*** Information shown Section Begins ***

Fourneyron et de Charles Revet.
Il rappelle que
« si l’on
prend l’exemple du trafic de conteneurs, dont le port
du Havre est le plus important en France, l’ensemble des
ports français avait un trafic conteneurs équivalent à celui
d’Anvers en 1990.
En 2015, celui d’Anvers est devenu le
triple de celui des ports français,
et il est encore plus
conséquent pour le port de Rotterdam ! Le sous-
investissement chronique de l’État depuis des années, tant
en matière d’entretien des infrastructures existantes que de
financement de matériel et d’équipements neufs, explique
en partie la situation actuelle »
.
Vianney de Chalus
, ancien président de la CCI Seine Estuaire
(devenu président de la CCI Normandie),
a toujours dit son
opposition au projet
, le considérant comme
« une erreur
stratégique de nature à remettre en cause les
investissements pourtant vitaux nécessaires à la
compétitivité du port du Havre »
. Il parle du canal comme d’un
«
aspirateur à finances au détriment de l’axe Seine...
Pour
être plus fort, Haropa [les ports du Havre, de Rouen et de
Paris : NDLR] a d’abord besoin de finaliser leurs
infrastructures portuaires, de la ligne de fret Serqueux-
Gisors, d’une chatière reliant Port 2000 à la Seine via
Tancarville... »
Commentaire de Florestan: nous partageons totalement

*** Information shown Section Ends ***

> Work instruction
Across the entries above, work out how many lines hold "président". The answer is that number alone.

> Result of the task
2